O relatório do Grevio, grupo de peritos do Conselho da Europa que analisa a aplicação da Convenção de Istambul sobre prevenção e o combate à violência doméstica e contra mulheres, alerta para a persistência de problemas judiciais em Portugal relativos a esta questão e aponta para a necessidade de “ação urgente” em alguns aspetos.
Com o título “Construir Confiança Garantindo Apoio, Proteção e Justiça”, o documento lançado esta terça-feira destaca “a questão das sanções brandas e desproporcionais impostas pelo judiciário, particularmente em relação à violência doméstica e sexual”.
Chama ainda a atenção para “atitudes patriarcais que permanecem entre alguns membros do sistema judicial”, para a “tendência disseminada entre o sistema judicial de atribuir grande importância em proteger a família como um todo, incluindo famílias manchadas pela violência, à custa dos direitos e interesses das mulheres vítimas e dos seus filhos” com uma tendência para considerarem que as mulheres “manipulam ou instrumentalizam” filhos para que passem a não querer ter contacto com os pais, ignorando assim que a exposição à violência de que menores são alvo a isto leva, enfatizando que “a chamada síndrome da alienação parental não deve ser utilizada em processos familiares com histórico de violência doméstica”. Aponta-se igualmente a falta de troca de informações no interior do sistema.
A título positivo, cita-se a “ampla variedade de medidas tomadas” nos últimos anos que deram visibilidade ao tema e alargaram apoios.

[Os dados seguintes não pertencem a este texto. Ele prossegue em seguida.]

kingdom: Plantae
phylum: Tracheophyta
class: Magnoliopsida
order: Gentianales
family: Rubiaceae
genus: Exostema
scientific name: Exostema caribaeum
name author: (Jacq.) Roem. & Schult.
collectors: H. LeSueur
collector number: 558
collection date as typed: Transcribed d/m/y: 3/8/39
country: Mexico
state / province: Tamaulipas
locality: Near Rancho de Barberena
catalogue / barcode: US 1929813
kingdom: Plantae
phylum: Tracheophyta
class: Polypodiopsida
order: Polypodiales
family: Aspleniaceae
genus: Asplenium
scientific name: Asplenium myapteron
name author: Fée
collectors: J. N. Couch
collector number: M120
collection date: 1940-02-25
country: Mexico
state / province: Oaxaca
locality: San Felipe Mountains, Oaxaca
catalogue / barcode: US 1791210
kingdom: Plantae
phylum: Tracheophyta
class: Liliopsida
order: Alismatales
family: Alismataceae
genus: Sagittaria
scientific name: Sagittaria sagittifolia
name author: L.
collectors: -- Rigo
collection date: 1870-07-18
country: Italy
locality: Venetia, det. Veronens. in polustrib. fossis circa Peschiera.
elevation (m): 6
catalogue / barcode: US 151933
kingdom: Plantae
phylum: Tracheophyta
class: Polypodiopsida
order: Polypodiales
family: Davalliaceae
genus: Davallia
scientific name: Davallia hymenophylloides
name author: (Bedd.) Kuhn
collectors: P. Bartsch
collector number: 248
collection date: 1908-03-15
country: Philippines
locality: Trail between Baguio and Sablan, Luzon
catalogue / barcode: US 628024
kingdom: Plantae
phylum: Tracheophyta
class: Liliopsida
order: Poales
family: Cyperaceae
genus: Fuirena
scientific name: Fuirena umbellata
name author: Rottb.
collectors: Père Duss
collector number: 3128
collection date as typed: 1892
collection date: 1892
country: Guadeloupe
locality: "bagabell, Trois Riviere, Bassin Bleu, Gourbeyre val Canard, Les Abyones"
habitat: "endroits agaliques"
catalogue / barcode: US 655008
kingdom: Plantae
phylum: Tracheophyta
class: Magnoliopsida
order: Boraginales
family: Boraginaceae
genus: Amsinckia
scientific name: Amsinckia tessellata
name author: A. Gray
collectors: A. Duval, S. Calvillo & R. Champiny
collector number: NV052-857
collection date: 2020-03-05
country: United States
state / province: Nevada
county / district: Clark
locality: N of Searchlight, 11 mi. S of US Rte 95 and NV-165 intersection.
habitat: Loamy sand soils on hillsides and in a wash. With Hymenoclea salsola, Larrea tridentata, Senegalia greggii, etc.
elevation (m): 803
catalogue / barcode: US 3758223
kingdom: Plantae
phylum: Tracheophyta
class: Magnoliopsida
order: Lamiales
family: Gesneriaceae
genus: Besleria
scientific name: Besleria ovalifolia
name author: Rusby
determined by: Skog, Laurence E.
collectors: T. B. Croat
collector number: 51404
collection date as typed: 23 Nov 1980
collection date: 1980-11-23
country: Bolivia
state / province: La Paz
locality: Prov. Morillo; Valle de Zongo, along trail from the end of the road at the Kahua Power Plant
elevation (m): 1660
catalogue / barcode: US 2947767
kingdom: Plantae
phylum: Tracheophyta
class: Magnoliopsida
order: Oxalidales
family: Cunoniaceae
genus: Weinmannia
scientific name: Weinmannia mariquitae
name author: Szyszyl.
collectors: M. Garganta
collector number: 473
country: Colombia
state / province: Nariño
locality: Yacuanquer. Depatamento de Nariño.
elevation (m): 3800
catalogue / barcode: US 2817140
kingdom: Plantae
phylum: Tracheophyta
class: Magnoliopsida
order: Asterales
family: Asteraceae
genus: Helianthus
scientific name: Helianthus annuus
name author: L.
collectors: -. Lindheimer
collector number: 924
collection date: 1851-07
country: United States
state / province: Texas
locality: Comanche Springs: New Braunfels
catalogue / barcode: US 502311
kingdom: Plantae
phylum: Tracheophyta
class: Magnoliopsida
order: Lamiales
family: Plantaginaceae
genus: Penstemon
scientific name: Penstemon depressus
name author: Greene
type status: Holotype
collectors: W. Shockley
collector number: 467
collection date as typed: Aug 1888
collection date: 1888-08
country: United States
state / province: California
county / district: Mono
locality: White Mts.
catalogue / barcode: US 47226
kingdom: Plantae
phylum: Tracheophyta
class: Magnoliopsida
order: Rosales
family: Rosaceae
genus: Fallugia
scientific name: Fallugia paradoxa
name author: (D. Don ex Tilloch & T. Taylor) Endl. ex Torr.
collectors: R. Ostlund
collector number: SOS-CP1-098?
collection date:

E a “adoção de uma definição de violação baseada no consentimento” que é “um passo importante na implementação da Convenção de Istambul, demonstrando a compreensão da necessidade de justiça penal para atos sexuais não consensuais no país”.
Mais formação para a justiça e mais vagas em casas abrigo: as recomendações do Grevio
Para colmatar as falhas, o Grevio insta as autoridades a introduzir formação inicial e em serviço obrigatório para membros do judiciário sobre todas as formas de violência contra as mulheres abrangidas pela convenção de Istambul.
Nota-se que ainda não há uma linha telefónica nacional dedicada a mulheres vítimas de todas as formas de violência, com funcionamento 24 horas por dia, sete dias por semana, vinca-se que são necessários “esforços adicionais” para alinhar o número de vagas para famílias em abrigos em todo o país com os requisitos da convenção de uma vaga para cada 10.000 habitantes e para aumentar a disponibilidade geral de serviços de apoio especializado a médio e longo prazo para mulheres vítimas. E instam-se as autoridades a eliminarem a exigência atualmente em vigor que condiciona o acesso a um abrigo para vítimas de violência doméstica à denúncia da violência e exigência de denunciar uma violação no prazo de seis ou doze meses após o incidente como pré-requisito para a abertura de uma investigação.
Violência de género
Resposta à violência contra mulheres fragilizada por falhas no financiamento e formação
Para além do mais, considera-se urgente a revisão dos sistemas de medidas de restrição de emergência e de medidas protetoras, vincando-se que as ordens de impedimento de emergência levam 48 horas para serem obtidas e só podem ser emitidas por um juiz como parte de um processo criminal em andamento, o que não oferece proteção imediata às vítimas e pretende-se que a monitorização da sua implementação seja reforçada.
Outra recomendação vai no sentido de manter a abordagem das questões de género e dos direitos das mulheres nas aulas de Cidadania porque sem elas “as crianças ficam sem oportunidades de aprendizagem para adquirirem o conhecimento e competências necessárias para construir relações saudáveis baseadas no respeito e no consentimento, fundamentais para prevenir a violência contra as mulheres”.